Tildrakizumab is a high-affinity anti–interleukin-23p19 monoclonal antibody approved by the US Food and Drug Administration to treat moderate-to-severe plaque psoriasis.  This phase 2b study evaluated the efficacy and safety of tildrakizumab for the treatment of patients with psoriatic arthritis (PsA).
This interim analysis of the phase 2b study reports on the effect of tildrakizumab on PASI (Psoriasis Area Severity Index) 75/90/100 response rates in patients with PsA and measurable psoriasis (≥3% of the body surface area (BSA) affected at baseline).
Randomized, double-blind, multidose, placebo-controlled study in patients ≥18 years of age with active PsA (Classification of Psoriatic Arthritis criteria). 
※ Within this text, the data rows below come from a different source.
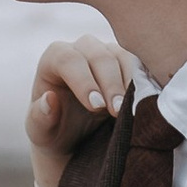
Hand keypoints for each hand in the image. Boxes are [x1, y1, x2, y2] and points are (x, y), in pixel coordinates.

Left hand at [26, 35, 136, 186]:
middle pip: (97, 54)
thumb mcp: (40, 132)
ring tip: (131, 109)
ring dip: (130, 82)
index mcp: (54, 58)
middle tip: (117, 112)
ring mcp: (106, 52)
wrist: (76, 137)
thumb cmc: (54, 131)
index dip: (83, 81)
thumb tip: (50, 99)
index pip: (67, 59)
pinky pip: (140, 63)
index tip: (95, 107)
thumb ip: (39, 117)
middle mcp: (80, 49)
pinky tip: (146, 101)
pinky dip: (145, 81)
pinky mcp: (128, 62)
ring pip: (122, 56)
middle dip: (109, 83)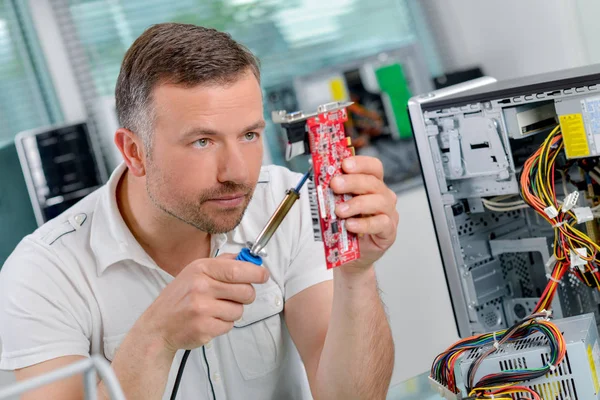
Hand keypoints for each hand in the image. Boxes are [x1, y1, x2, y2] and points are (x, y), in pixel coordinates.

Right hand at [137, 253, 268, 352]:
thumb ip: (222, 263)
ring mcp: (202, 309)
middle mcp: (201, 287)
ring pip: (239, 310)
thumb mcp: (195, 271)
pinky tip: (210, 320)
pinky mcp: (204, 328)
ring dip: (233, 311)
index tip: (263, 275)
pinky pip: (229, 325)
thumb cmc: (180, 297)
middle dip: (246, 295)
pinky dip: (224, 324)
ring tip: (215, 309)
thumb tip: (249, 258)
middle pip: (245, 291)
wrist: (158, 325)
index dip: (256, 273)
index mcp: (201, 269)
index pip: (238, 269)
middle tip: (235, 296)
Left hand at [330, 156, 398, 271]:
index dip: (360, 163)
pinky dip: (364, 224)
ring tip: (340, 211)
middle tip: (335, 185)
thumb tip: (320, 180)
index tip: (344, 164)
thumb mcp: (338, 206)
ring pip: (379, 201)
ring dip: (357, 204)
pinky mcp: (389, 231)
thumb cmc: (346, 226)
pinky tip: (350, 225)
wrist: (352, 255)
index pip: (373, 167)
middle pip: (373, 182)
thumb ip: (334, 193)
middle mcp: (383, 196)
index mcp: (372, 185)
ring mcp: (388, 213)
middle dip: (352, 182)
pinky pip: (380, 223)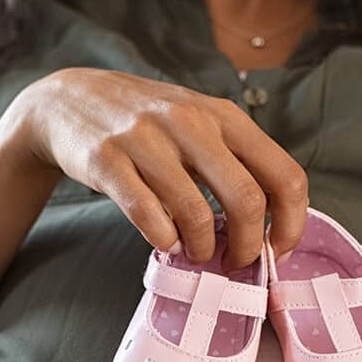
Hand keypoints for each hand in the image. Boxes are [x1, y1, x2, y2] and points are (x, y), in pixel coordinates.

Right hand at [11, 67, 308, 267]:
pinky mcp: (107, 159)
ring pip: (196, 213)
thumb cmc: (148, 123)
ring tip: (194, 252)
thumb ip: (234, 163)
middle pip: (247, 199)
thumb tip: (269, 227)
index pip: (284, 174)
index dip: (291, 223)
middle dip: (247, 245)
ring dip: (200, 248)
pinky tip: (163, 240)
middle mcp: (191, 122)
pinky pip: (146, 214)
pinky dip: (162, 238)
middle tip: (235, 261)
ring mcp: (147, 138)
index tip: (279, 249)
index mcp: (224, 116)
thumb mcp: (200, 124)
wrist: (71, 99)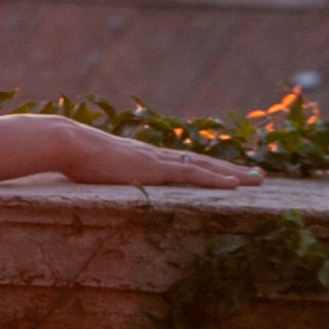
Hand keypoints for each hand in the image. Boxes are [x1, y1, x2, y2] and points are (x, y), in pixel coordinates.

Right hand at [54, 121, 261, 190]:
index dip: (210, 169)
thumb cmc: (76, 156)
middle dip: (233, 170)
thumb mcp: (97, 168)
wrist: (69, 143)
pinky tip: (235, 185)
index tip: (230, 174)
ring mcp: (159, 161)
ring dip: (234, 174)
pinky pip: (193, 175)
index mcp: (147, 158)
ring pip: (206, 167)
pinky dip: (216, 179)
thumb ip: (108, 172)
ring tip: (258, 179)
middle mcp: (159, 156)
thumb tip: (101, 179)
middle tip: (259, 176)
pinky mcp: (156, 169)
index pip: (186, 163)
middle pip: (204, 162)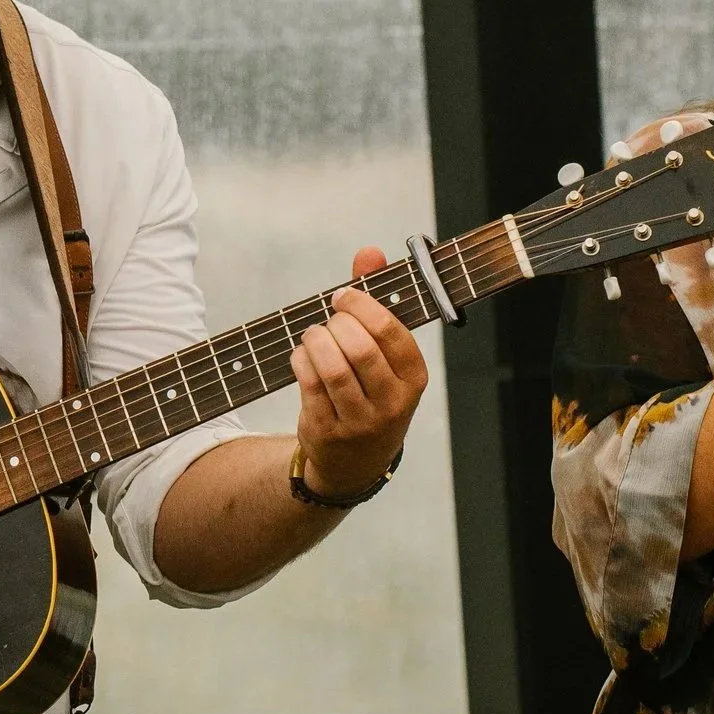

Patients were stratified by prior anti–TNF use (yes/no) and baseline body weight (≤90 kg and ≥90 kg), and randomized 1:1:1:1:1 to receive tildrakizumab (200 mg once every 4 weeks (Q4W), 200 mg every 12 weeks (Q12W), 100 mg Q12W, or 20 mg Q12W to week 24) or placebo (PBO Q4W to week 24).
Efficacy was analyzed in the full analysis set, defined as all randomized subjects who received ≥1 dose of study drug.
Proportion of patients with ACR20 (primary endpoint), ACR50, and ACR70 responses at week 24.
The proportion of patients achieving PASI 75, PASI 90, and PASI 100 was calculated only for patients with measurable psoriasis, defined as BSA ≥3% at baseline.
Safety assessments included treatment-emergent adverse event (TEAE) monitoring.
Of the 500 patients screened, 391 patients met inclusion criteria with 77–79 per treatment arm (TIL 200 mg Q4W, TIL 200 mg Q12W, TIL 100 mg Q12W, and TIL 20 mg Q12W vs. PBO) of which, 234 patients had BSA ≥3% at baseline (41-54).
At week 24, there was a significantly greater proportion of ACR20, ACR50, and ACR70 responders among all tildrakizumab treatment arms vs. placebo.
At week 24, 61.5%/43.2%/26.0% in combined tildrakizumab arms vs. 16.7%/7.1%/4.8% in the PBO arm achieved PASI 75/90/100 responses (Figure).
There was a significantly greater proportion of PASI 75, PASI 90, and PASI 100 responders among patients receiving any dose of tildrakizumab compared to placebo.
The most frequent TEAEs included nasopharyngitis (pooled TIL arms 5.4% vs. PBO 6.3%) and upper respiratory tract infection (pooled TIL arms 3.5% vs. PBO 1.3%).
No malignancies, major adverse cardiac events, or deaths were reported.
By week 24, tildrakizumab significantly improved PASI 75/90/100 in patients with PsA and psoriasis compared to patients treated with placebo.
Numerically, 200-mg dosing led to higher PASI 75 and 90 responses by week 24 compared with 100-mg dosing in patients with mild to moderate psoriasis and PsA: further studies that are powered to compare the 100 mg vs. 200-mg dose are needed to confirm this observation.
Improvements in skin responses were significant vs. PBO as early as week 4 for PASI 75 in the TIL 200 mg Q12W arm.
Key messages/Clinical perspectives
These data provide evidence that tildrakizumab significantly improves psoriasis in patients with PsA and is well tolerated in a mixed population of anti–TNF-naïve and –experienced patients.